The Musallah’s height is deliberately kept below that of the Fort, but by partially placing the building in the water, the reflection visually doubles its size to highlight its position within the masterplan.

How does the building propose a contemporary language while staying connected to the past? MS: The site is intrinsically, deeply rooted in history. The Qasr Al Hosn fort is the birthplace of Abu Dhabi and the city’s oldest building. The task of the transformational masterplan is to reinstate the Fort as the cultural heart of the city, and to create a setting and infrastructure that allows this heart to flourish while at the same time celebrating modernisation and urbanisation within a city in rapid growth.

AB: There are also many other references throughout the Musallah that point to the traditions and culture of the city – such as the sky lights with small circular openings punctuating the ceilings of the otherwise closed volumes. These circular holes let in daylight and are combined with suspended pendants. Together, they appear as abstract star formations that evoke associations to faith, as well as to the Bedouins’ traditional star-gazing customs for navigation.

What are the main materials that you have chosen for the building?
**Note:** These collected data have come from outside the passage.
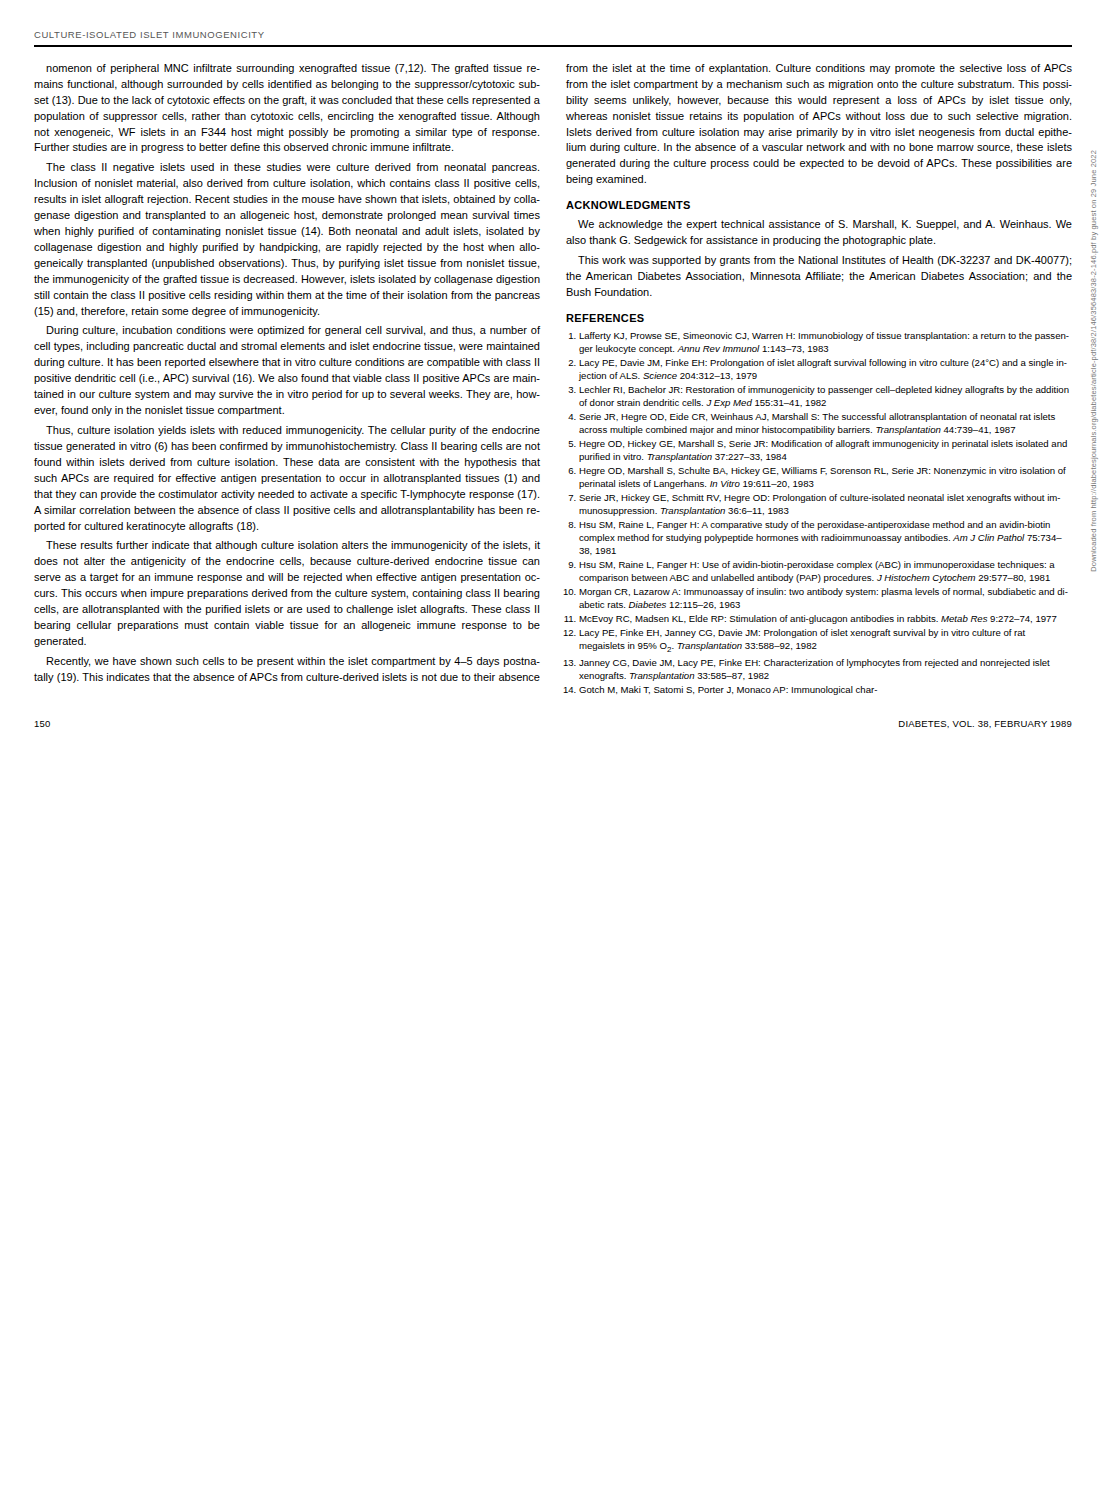Culture-Isolated Islet Immunogenicity
Downloaded from http://diabetesjournals.org/diabetes/article-pdf/38/2/146/356483/38-2-146.pdf by guest on 29 June 2022
nomenon of peripheral MNC infiltrate surrounding xenografted tissue (7,12). The grafted tissue remains functional, although surrounded by cells identified as belonging to the suppressor/cytotoxic subset (13). Due to the lack of cytotoxic effects on the graft, it was concluded that these cells represented a population of suppressor cells, rather than cytotoxic cells, encircling the xenografted tissue. Although not xenogeneic, WF islets in an F344 host might possibly be promoting a similar type of response. Further studies are in progress to better define this observed chronic immune infiltrate.
The class II negative islets used in these studies were culture derived from neonatal pancreas. Inclusion of nonislet material, also derived from culture isolation, which contains class II positive cells, results in islet allograft rejection. Recent studies in the mouse have shown that islets, obtained by collagenase digestion and transplanted to an allogeneic host, demonstrate prolonged mean survival times when highly purified of contaminating nonislet tissue (14). Both neonatal and adult islets, isolated by collagenase digestion and highly purified by handpicking, are rapidly rejected by the host when allogeneically transplanted (unpublished observations). Thus, by purifying islet tissue from nonislet tissue, the immunogenicity of the grafted tissue is decreased. However, islets isolated by collagenase digestion still contain the class II positive cells residing within them at the time of their isolation from the pancreas (15) and, therefore, retain some degree of immunogenicity.
During culture, incubation conditions were optimized for general cell survival, and thus, a number of cell types, including pancreatic ductal and stromal elements and islet endocrine tissue, were maintained during culture. It has been reported elsewhere that in vitro culture conditions are compatible with class II positive dendritic cell (i.e., APC) survival (16). We also found that viable class II positive APCs are maintained in our culture system and may survive the in vitro period for up to several weeks. They are, however, found only in the nonislet tissue compartment.
Thus, culture isolation yields islets with reduced immunogenicity. The cellular purity of the endocrine tissue generated in vitro (6) has been confirmed by immunohistochemistry. Class II bearing cells are not found within islets derived from culture isolation. These data are consistent with the hypothesis that such APCs are required for effective antigen presentation to occur in allotransplanted tissues (1) and that they can provide the costimulator activity needed to activate a specific T-lymphocyte response (17). A similar correlation between the absence of class II positive cells and allotransplantability has been reported for cultured keratinocyte allografts (18).
These results further indicate that although culture isolation alters the immunogenicity of the islets, it does not alter the antigenicity of the endocrine cells, because culture-derived endocrine tissue can serve as a target for an immune response and will be rejected when effective antigen presentation occurs. This occurs when impure preparations derived from the culture system, containing class II bearing cells, are allotransplanted with the purified islets or are used to challenge islet allografts. These class II bearing cellular preparations must contain viable tissue for an allogeneic immune response to be generated.
Recently, we have shown such cells to be present within the islet compartment by 4–5 days postnatally (19). This indicates that the absence of APCs from culture-derived islets is not due to their absence from the islet at the time of explantation. Culture conditions may promote the selective loss of APCs from the islet compartment by a mechanism such as migration onto the culture substratum. This possibility seems unlikely, however, because this would represent a loss of APCs by islet tissue only, whereas nonislet tissue retains its population of APCs without loss due to such selective migration. Islets derived from culture isolation may arise primarily by in vitro islet neogenesis from ductal epithelium during culture. In the absence of a vascular network and with no bone marrow source, these islets generated during the culture process could be expected to be devoid of APCs. These possibilities are being examined.
Acknowledgments
We acknowledge the expert technical assistance of S. Marshall, K. Sueppel, and A. Weinhaus. We also thank G. Sedgewick for assistance in producing the photographic plate.
This work was supported by grants from the National Institutes of Health (DK-32237 and DK-40077); the American Diabetes Association, Minnesota Affiliate; the American Diabetes Association; and the Bush Foundation.
References
Lafferty KJ, Prowse SE, Simeonovic CJ, Warren H: Immunobiology of tissue transplantation: a return to the passenger leukocyte concept. Annu Rev Immunol 1:143–73, 1983
Lacy PE, Davie JM, Finke EH: Prolongation of islet allograft survival following in vitro culture (24°C) and a single injection of ALS. Science 204:312–13, 1979
Lechler RI, Bachelor JR: Restoration of immunogenicity to passenger cell–depleted kidney allografts by the addition of donor strain dendritic cells. J Exp Med 155:31–41, 1982
Serie JR, Hegre OD, Eide CR, Weinhaus AJ, Marshall S: The successful allotransplantation of neonatal rat islets across multiple combined major and minor histocompatibility barriers. Transplantation 44:739–41, 1987
Hegre OD, Hickey GE, Marshall S, Serie JR: Modification of allograft immunogenicity in perinatal islets isolated and purified in vitro. Transplantation 37:227–33, 1984
Hegre OD, Marshall S, Schulte BA, Hickey GE, Williams F, Sorenson RL, Serie JR: Nonenzymic in vitro isolation of perinatal islets of Langerhans. In Vitro 19:611–20, 1983
Serie JR, Hickey GE, Schmitt RV, Hegre OD: Prolongation of culture-isolated neonatal islet xenografts without immunosuppression. Transplantation 36:6–11, 1983
Hsu SM, Raine L, Fanger H: A comparative study of the peroxidase-antiperoxidase method and an avidin-biotin complex method for studying polypeptide hormones with radioimmunoassay antibodies. Am J Clin Pathol 75:734–38, 1981
Hsu SM, Raine L, Fanger H: Use of avidin-biotin-peroxidase complex (ABC) in immunoperoxidase techniques: a comparison between ABC and unlabelled antibody (PAP) procedures. J Histochem Cytochem 29:577–80, 1981
Morgan CR, Lazarow A: Immunoassay of insulin: two antibody system: plasma levels of normal, subdiabetic and diabetic rats. Diabetes 12:115–26, 1963
McEvoy RC, Madsen KL, Elde RP: Stimulation of anti-glucagon antibodies in rabbits. Metab Res 9:272–74, 1977
Lacy PE, Finke EH, Janney CG, Davie JM: Prolongation of islet xenograft survival by in vitro culture of rat megaislets in 95% O2. Transplantation 33:588–92, 1982
Janney CG, Davie JM, Lacy PE, Finke EH: Characterization of lymphocytes from rejected and nonrejected islet xenografts. Transplantation 33:585–87, 1982
Gotch M, Maki T, Satomi S, Porter J, Monaco AP: Immunological char-
150 DIABETES, VOL. 38, FEBRUARY 1989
AB: All surfaces in the project are made from sand in different forms: natural sand around the Fort; concrete and natural lime stone in park and new buildings.
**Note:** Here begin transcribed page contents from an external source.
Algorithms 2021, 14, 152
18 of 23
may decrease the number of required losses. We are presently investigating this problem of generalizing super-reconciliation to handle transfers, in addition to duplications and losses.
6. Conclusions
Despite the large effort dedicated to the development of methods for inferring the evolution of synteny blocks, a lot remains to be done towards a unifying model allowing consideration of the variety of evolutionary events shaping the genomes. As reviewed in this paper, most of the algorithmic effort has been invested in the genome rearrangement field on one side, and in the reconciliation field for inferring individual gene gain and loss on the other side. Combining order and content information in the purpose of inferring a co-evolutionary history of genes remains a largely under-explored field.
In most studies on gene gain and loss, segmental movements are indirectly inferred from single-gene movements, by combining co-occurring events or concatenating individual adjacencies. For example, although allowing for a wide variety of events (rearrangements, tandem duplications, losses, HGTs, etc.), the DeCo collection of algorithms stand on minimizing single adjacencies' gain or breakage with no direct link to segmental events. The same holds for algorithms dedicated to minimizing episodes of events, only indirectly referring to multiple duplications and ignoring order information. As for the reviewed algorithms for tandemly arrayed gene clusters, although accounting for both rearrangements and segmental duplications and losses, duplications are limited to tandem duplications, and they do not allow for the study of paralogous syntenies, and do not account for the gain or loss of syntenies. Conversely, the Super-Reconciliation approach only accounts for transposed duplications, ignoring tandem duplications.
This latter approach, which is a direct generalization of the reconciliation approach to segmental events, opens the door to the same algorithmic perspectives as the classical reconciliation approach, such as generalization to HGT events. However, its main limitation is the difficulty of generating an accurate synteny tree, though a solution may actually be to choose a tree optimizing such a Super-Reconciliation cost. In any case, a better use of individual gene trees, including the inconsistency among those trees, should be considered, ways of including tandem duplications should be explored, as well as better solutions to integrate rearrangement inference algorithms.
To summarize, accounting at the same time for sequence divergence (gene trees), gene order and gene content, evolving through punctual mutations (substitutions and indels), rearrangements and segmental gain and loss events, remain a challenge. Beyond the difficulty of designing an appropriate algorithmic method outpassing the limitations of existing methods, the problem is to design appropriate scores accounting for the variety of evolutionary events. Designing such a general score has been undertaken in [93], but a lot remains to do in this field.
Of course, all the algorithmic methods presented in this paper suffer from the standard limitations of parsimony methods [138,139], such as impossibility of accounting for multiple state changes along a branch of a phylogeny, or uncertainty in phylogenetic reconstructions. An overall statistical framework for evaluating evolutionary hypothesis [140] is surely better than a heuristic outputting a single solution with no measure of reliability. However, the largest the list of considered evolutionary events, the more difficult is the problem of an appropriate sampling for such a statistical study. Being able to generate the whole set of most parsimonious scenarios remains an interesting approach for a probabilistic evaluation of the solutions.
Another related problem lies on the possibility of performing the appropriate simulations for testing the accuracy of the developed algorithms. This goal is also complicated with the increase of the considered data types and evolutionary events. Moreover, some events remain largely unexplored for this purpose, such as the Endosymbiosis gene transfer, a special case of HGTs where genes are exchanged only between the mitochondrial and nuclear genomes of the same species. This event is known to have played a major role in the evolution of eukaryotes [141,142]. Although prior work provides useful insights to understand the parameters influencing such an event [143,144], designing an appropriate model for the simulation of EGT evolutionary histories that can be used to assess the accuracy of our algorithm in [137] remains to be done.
The colour of the local Al-Bateen sand was chosen for all the landscape and building elements on the site. The Musallah volumes are cast as pigmented, in-situ concrete with a board-marked finish. This is applied to all the vertical surfaces of the new elements on the site to provide a subtle visual distinction and definition.

How does the interior relate to the architecture? MS: The interior of the Musallah is an extension of the architecture in many ways. Walking from the open landscape of the park along the narrow passages between the ‘rocks’, the noise and bustling life of the city slowly fades away and visitors enter the cave-like entrance halls, where one can rest and talk before prayer. This experience and atmosphere refers to the Cave of Hira, where Prophet Muhammed received his first revelation. The experience of passing the glass bridges over the water between the building volumes symbolically purifies the mind when moving through the light-filled passages from one area to the next. The prayer halls are orientated in the direction of the Qibla, while a concrete relief with inscriptions appears on one of the rock volumes, visible through the windows and concealed from the outside world.
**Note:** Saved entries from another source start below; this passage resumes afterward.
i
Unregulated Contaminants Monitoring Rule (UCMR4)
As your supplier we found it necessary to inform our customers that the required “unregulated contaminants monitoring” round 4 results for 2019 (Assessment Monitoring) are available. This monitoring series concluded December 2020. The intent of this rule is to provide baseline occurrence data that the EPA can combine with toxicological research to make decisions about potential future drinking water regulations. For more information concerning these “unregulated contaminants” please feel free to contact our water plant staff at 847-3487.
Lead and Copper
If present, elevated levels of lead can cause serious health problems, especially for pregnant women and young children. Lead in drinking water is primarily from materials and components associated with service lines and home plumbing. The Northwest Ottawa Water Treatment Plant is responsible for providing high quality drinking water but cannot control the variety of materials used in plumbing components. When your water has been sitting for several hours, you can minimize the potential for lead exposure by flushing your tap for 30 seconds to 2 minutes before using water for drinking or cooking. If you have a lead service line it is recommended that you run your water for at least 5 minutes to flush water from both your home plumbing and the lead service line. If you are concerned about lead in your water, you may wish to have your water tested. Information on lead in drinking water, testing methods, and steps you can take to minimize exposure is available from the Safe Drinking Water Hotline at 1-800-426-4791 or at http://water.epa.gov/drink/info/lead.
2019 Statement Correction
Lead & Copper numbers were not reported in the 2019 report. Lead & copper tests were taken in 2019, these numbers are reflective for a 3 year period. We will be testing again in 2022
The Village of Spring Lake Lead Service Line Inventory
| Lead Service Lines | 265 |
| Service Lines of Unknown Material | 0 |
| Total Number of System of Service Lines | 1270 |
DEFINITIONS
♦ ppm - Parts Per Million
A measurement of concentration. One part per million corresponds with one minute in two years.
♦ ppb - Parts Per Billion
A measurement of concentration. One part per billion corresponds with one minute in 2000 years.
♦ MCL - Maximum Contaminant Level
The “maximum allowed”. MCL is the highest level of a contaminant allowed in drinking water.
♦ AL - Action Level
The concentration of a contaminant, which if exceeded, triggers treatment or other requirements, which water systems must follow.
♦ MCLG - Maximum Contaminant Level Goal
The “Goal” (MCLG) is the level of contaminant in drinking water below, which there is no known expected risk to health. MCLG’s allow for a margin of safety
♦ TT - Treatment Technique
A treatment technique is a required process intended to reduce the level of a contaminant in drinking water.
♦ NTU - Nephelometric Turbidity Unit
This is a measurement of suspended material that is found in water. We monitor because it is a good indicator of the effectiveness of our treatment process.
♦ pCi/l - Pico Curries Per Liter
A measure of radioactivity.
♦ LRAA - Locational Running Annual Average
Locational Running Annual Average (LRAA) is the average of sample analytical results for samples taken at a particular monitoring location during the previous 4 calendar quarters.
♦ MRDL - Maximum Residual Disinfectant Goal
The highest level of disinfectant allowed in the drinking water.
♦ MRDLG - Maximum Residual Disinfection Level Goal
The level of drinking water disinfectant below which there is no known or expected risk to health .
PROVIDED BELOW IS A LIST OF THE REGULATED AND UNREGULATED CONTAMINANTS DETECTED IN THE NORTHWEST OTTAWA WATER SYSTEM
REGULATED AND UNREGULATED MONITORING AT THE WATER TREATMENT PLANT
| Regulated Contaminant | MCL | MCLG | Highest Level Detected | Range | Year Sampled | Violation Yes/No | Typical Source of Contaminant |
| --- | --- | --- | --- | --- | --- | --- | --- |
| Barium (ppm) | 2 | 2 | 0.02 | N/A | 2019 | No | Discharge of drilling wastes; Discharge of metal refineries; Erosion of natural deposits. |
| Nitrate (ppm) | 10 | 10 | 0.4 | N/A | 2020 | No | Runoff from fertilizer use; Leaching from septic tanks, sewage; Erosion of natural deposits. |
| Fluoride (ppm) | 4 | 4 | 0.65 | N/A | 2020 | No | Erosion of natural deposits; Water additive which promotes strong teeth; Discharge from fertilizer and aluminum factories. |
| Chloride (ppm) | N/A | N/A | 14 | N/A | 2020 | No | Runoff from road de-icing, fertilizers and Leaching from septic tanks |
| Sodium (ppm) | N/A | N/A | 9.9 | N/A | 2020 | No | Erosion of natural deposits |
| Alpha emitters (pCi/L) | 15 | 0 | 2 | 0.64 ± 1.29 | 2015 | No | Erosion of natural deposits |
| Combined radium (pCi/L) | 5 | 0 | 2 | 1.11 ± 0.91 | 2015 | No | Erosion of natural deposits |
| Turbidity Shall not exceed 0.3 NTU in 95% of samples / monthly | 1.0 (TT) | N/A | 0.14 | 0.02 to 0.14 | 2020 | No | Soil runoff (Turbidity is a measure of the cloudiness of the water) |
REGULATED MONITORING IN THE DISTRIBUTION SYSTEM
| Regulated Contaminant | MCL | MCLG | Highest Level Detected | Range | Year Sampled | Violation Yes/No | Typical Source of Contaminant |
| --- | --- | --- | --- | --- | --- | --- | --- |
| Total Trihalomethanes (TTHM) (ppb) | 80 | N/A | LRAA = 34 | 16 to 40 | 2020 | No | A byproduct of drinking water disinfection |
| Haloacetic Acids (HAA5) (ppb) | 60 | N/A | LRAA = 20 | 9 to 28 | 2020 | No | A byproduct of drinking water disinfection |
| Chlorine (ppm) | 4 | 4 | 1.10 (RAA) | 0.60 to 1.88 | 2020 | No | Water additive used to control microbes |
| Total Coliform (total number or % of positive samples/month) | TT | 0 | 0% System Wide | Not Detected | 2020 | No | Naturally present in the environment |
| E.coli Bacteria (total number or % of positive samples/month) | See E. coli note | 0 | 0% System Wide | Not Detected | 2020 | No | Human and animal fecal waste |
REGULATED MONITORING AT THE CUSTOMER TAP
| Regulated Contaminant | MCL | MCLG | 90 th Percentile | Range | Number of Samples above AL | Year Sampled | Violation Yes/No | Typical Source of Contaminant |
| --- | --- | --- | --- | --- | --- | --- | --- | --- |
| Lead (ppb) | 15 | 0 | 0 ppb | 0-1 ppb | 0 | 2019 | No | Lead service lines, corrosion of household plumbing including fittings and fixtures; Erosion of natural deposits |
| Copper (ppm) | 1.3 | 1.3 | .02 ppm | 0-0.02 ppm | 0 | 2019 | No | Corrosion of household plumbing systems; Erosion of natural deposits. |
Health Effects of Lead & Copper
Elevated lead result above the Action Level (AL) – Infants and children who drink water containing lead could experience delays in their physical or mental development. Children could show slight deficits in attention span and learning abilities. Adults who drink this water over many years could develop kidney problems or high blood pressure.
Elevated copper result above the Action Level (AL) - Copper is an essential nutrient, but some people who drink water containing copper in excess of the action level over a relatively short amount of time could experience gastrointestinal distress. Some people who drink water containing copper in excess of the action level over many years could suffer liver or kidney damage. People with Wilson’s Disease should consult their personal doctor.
How can the project be used as a public space in addition to being a place of worship? AB: The Musallah sits within a cultural park that is in the heart of a busy and vibrant city block. The park itself is public, but the setting of the Musallah, in the relatively quieter north-east corner of the site, by the water, creates a natural division and subtle privacy barrier between the prayer halls and the public cultural park to ensure calm and secluded spaces for the worshippers without the need of fences or other visually intruding barriers.

Furthermore, water is used as a symbol of spiritual purification, flowing around and in between the interior functions. The water reflects light onto the façades of the geometric volumes and creates an oscillating appearance that indicates a place of worship and illustrates water’s role as a cleansing element in the ritual of prayer.

Why was it important for the project to serve a wider community? MS: The Qasr Al Hosn site was designed to be a public park for the people of the community, and for Abu Dhabi as a whole, to reclaim their history. As it contains both the Fort – which is a symbol of the UAE’s maritime and desert heritage – and the Cultural Foundation – which represents modernity – the two buildings on either side of the site create a contrast between the Abu Dhabi of today with that of its past. So, the masterplan creates a public destination that on the one hand enables the current and future generations to identify with their origins, and on the other hand gives residents and visitors a unique opportunity to learn about and engage with Emirati history, culture and heritage.